In terms of therapy, 91.2% of physicians indicated that angiotensin-converting enzyme inhibitors (ACEi) or angiotensin receptor–neprilysin inhibitors (ARNi) were their first-line treatments, followed by β-blockers at 73.8%, mineralocorticoid receptor antagonists (MRAs) at 53.4%, and sodium-glucose cotransporter 2 (SGLT2) inhibitors at 48.1%. Additionally, 39.3% of physicians preferred using the combination treatment of ACEi/ARNi plus β-blockers and MRAs, while 33.3% preferred ACEi/ARNi plus β-blockers and SGLT2 inhibitors, and 22.2% preferred just ACEi/ARNi plus β-blockers. These rates suggest strong adherence to guideline recommendations but highlight that SGLT2 inhibitors, a key component of quadruple therapy, are still underused in nearly half of cases.
“SGLT2 inhibitors were still underused, despite the proven prognostic benefit in HF, but this medication gains trust and it was acknowledged as having a substantial favourable future impact on clinical outcomes,” the authors wrote.
There were also differences in how quickly GDMT was initiated and optimized. While only 8.3% of respondents reported completing GDMT optimization in less than a month, the majority (52%) estimated it took 1 to 3 months, and 31.8% said it took 3 to 6 months. Heart failure specialists were more likely than general cardiologists to implement a parallel rather than sequential approach to initiating therapy, which could accelerate the time to optimal treatment.
The results also exposed disparities in guideline adherence depending on the health care setting. Physicians in academic hospitals were more likely to follow the ESC guidelines closely, while nonacademic institutions reported longer time frames for GDMT initiation and lower adherence overall.
Interestingly, 61.6% of respondents stated that they used patient phenotyping, which tailors GDMT based on clinical characteristics. This approach was more common among heart failure specialists, indicating a more personalized treatment philosophy that aligns with the latest ESC recommendations. While most physicians used phenotyping “because it is reflective of the real clinical scenario,” according to the survey, 28.1% were not familiar with the concept of phenotyping, and 10.3% said they did not use it primarily due to a lack of safety evidence.

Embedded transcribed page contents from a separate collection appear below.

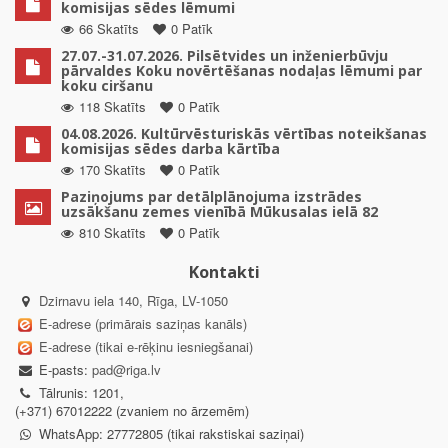
komisijas sēdes lēmumi
66 Skatīts
0 Patīk
27.07.-31.07.2026. Pilsētvides un inženierbūvju
pārvaldes Koku novērtēšanas nodaļas lēmumi par
koku ciršanu
118 Skatīts
0 Patīk
04.08.2026. Kultūrvēsturiskās vērtības noteikšanas
komisijas sēdes darba kārtība
170 Skatīts
0 Patīk
Paziņojums par detālplānojuma izstrādes
uzsākšanu zemes vienībā Mūkusalas ielā 82
810 Skatīts
0 Patīk
Kontakti
Dzirnavu iela 140, Rīga, LV-1050
E-adrese (primārais saziņas kanāls)
E-adrese (tikai e-rēķinu iesniegšanai)
E-pasts:
pad@riga.lv
Tālrunis: 1201,
(+371) 67012222 (zvaniem no ārzemēm)
WhatsApp: 27772805 (tikai rakstiskai saziņai)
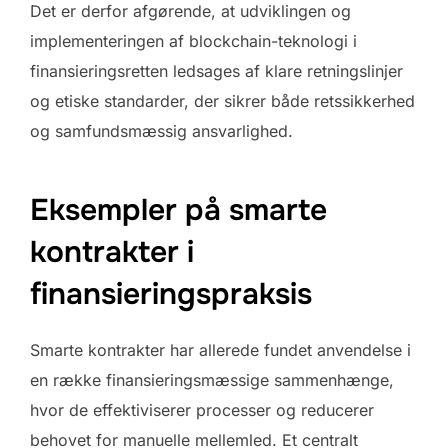
Det er derfor afgørende, at udviklingen og
implementeringen af blockchain-teknologi i
finansieringsretten ledsages af klare retningslinjer
og etiske standarder, der sikrer både retssikkerhed
og samfundsmæssig ansvarlighed.
Eksempler på smarte
kontrakter i
finansieringspraksis
Smarte kontrakter har allerede fundet anvendelse i
en række finansieringsmæssige sammenhænge,
hvor de effektiviserer processer og reducerer
behovet for manuelle mellemled. Et centralt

The survey also highlighted challenges in diagnosing and managing common comorbidities associated with heart failure. Screening for iron deficiency or anemia was routinely performed by 80.4% of respondents, while only 25.8% actively screened for sleep disorders such as sleep apnea in patients with HFrEF.
Despite the clear benefits of cardiac rehabilitation, only 4.7% of cardiologists prescribed it regularly, while 45.5% reserved it for severe cases, suggesting underutilization of this supportive therapy.
“Cardiac rehabilitation prescription is not a common practice among the participating physicians, and it is not perceived as part of the standard of care in HF, being prescribed by less than half of them,” the authors said. “The simplest explanations for the underutilization could be related to economic issues and the lack of designated on-site rehabilitation centres linked to HF departments.”
Despite these challenges, 53.1% of physicians—primarily general cardiologists—acknowledged the importance of the ESC guidelines as a whole in their daily practice, and 49.9% found the document highly useful for optimizing their care of patients with heart failure. These figures indicate that while there is room for improvement, many physicians are committed to integrating guideline-directed therapies into their practice.
“Data from this type of survey may contribute to the understanding of the diversity of care and may also contribute to standardizing HF care, crucial for minimizing practice variability and reducing disparities in patient outcomes,” the authors concluded.